*Task inputs*
▬▬▬

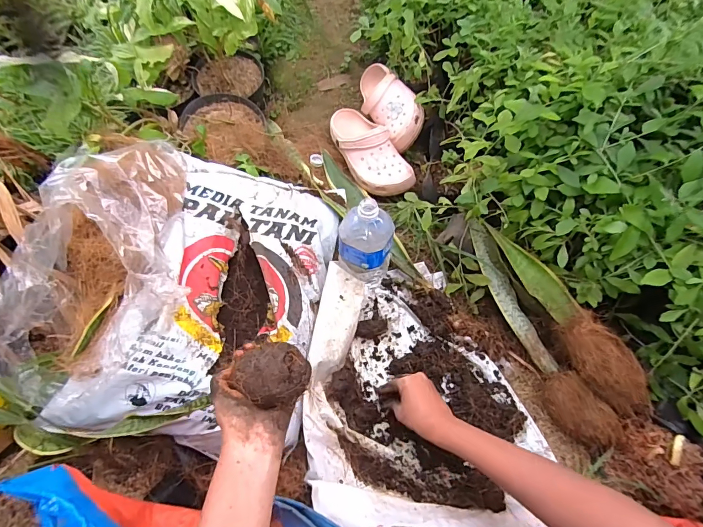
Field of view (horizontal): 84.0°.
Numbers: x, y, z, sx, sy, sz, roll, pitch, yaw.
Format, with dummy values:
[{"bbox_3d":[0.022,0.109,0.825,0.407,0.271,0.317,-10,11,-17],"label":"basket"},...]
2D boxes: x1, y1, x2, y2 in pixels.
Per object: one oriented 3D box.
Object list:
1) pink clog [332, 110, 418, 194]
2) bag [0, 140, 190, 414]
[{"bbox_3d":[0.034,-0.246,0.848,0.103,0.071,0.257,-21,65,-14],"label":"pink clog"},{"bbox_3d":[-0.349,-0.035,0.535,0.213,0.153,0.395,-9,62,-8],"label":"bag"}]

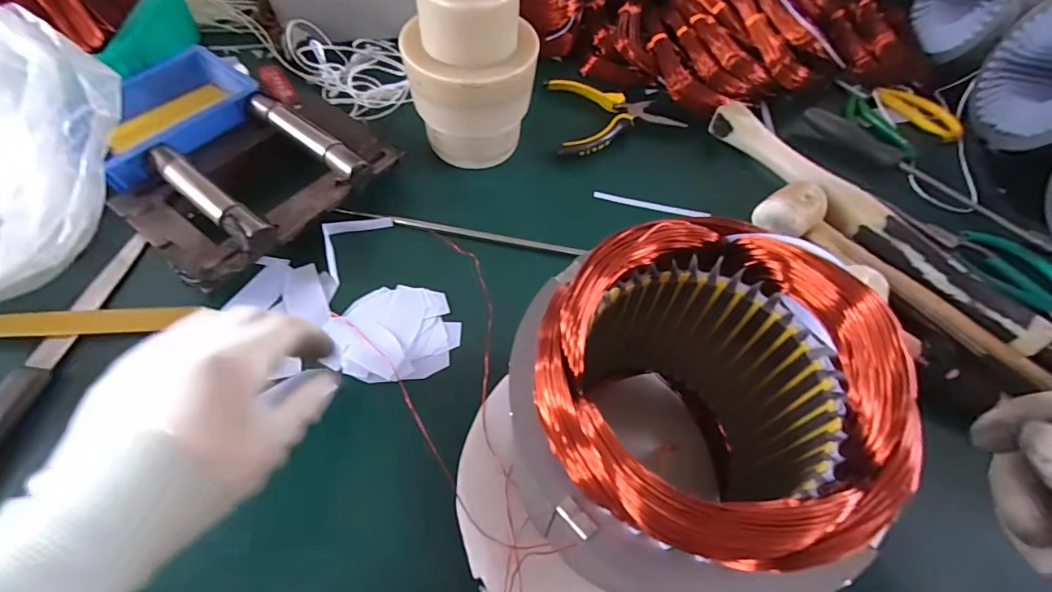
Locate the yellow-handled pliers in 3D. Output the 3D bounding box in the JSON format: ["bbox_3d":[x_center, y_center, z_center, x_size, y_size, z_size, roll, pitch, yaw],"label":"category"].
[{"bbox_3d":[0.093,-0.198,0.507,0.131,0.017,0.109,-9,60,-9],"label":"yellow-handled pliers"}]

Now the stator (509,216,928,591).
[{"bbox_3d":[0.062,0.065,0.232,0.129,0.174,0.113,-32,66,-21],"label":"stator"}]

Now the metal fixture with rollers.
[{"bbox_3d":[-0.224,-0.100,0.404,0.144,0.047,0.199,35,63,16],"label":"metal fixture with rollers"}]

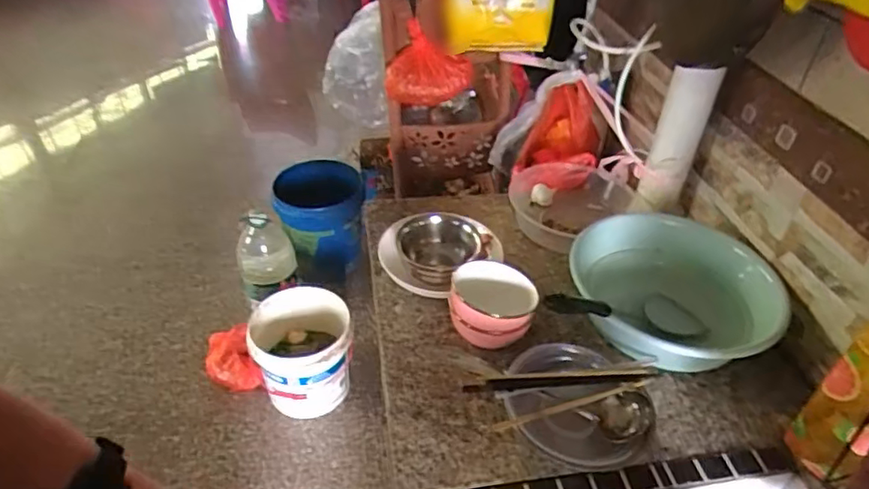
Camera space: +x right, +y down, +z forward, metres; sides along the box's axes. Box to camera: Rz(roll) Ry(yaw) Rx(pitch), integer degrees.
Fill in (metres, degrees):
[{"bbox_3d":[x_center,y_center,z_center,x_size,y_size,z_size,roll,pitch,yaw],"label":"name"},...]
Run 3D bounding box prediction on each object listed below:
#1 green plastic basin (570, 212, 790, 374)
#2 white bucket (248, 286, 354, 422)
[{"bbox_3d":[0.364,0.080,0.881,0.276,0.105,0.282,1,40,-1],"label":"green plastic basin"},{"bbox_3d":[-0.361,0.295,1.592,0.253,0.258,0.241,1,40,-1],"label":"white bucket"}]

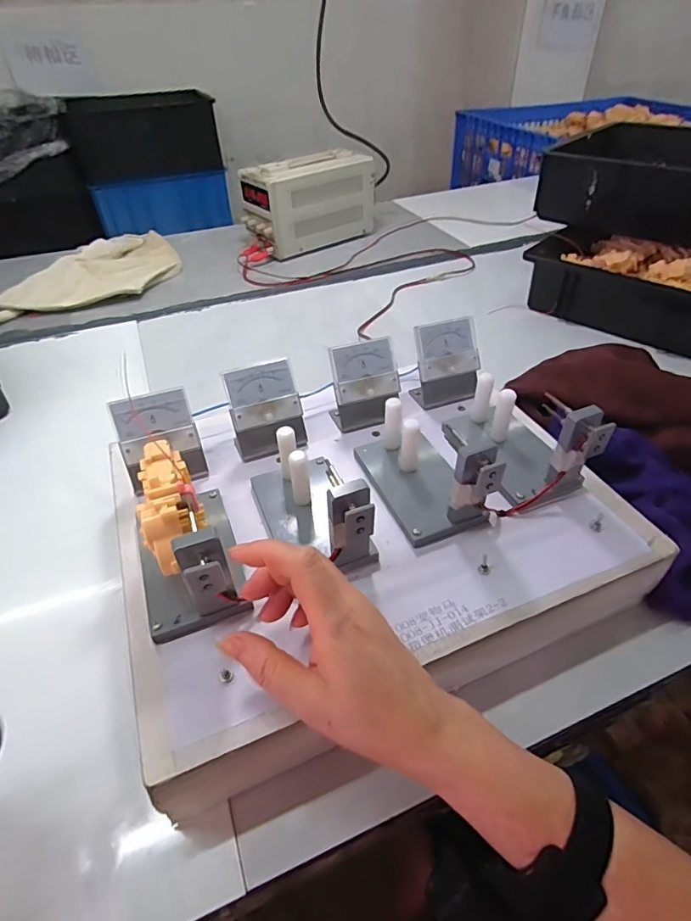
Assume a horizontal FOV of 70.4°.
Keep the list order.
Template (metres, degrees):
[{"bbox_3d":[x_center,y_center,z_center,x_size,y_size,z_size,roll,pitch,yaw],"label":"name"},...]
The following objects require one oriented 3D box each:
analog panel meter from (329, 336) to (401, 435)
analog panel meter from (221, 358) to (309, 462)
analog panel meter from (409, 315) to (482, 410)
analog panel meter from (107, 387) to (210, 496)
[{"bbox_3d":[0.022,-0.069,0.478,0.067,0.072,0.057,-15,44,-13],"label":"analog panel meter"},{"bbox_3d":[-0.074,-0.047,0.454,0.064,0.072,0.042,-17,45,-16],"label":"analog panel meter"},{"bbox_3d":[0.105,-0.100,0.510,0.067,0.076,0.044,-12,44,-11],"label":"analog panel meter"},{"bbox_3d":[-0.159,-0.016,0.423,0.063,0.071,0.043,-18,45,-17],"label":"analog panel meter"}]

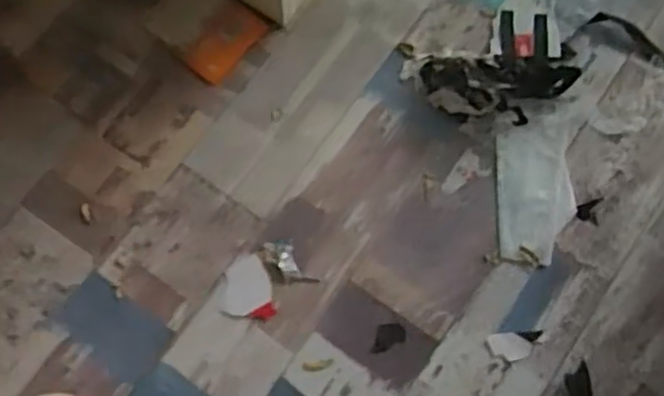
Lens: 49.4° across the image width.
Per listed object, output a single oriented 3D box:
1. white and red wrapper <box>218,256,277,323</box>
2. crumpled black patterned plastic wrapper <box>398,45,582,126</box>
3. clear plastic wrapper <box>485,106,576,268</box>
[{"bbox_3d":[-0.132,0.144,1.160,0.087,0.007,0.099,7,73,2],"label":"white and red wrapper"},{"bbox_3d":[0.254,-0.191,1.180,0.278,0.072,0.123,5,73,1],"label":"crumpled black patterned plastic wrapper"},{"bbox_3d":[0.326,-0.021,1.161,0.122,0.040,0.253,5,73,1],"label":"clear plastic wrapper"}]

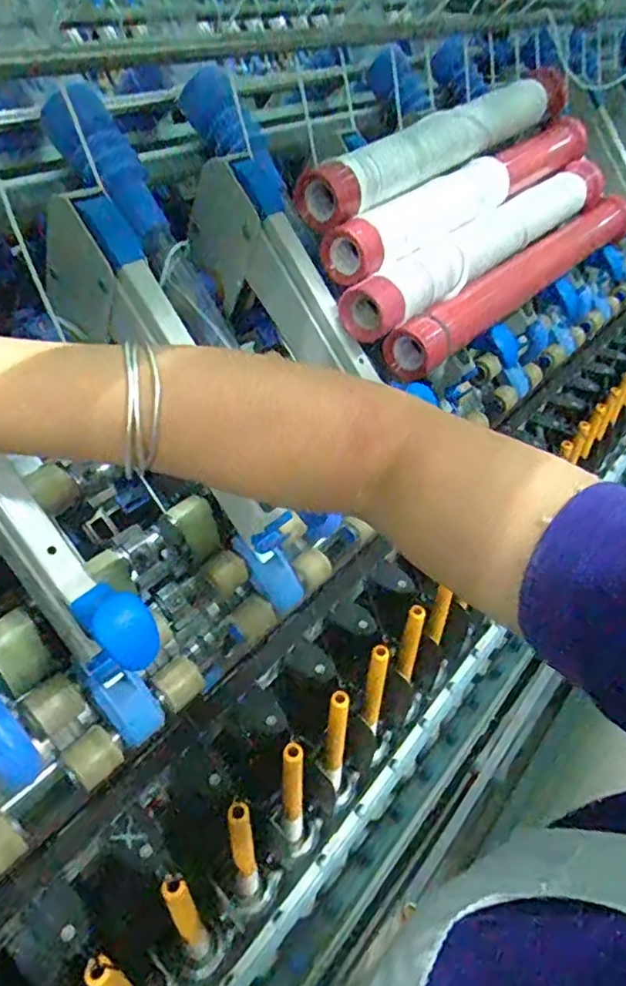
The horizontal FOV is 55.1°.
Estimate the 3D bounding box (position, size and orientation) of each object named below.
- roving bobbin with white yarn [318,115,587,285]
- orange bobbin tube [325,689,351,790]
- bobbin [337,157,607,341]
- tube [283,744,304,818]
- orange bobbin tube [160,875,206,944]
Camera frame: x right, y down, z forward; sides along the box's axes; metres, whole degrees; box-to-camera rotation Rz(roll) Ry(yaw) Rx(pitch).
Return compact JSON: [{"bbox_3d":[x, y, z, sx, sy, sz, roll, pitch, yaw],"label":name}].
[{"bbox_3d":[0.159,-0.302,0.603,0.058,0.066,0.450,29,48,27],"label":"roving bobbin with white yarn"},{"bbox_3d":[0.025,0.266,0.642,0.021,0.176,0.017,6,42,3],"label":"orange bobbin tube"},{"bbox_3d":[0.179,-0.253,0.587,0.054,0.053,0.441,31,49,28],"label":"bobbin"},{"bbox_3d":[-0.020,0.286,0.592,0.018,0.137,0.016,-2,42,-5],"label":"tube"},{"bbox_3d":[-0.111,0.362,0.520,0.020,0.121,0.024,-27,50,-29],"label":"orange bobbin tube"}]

▬▬▬

*Assignment*
How many lines of the listing contain "camera"? Say only that number.

*Task result*
2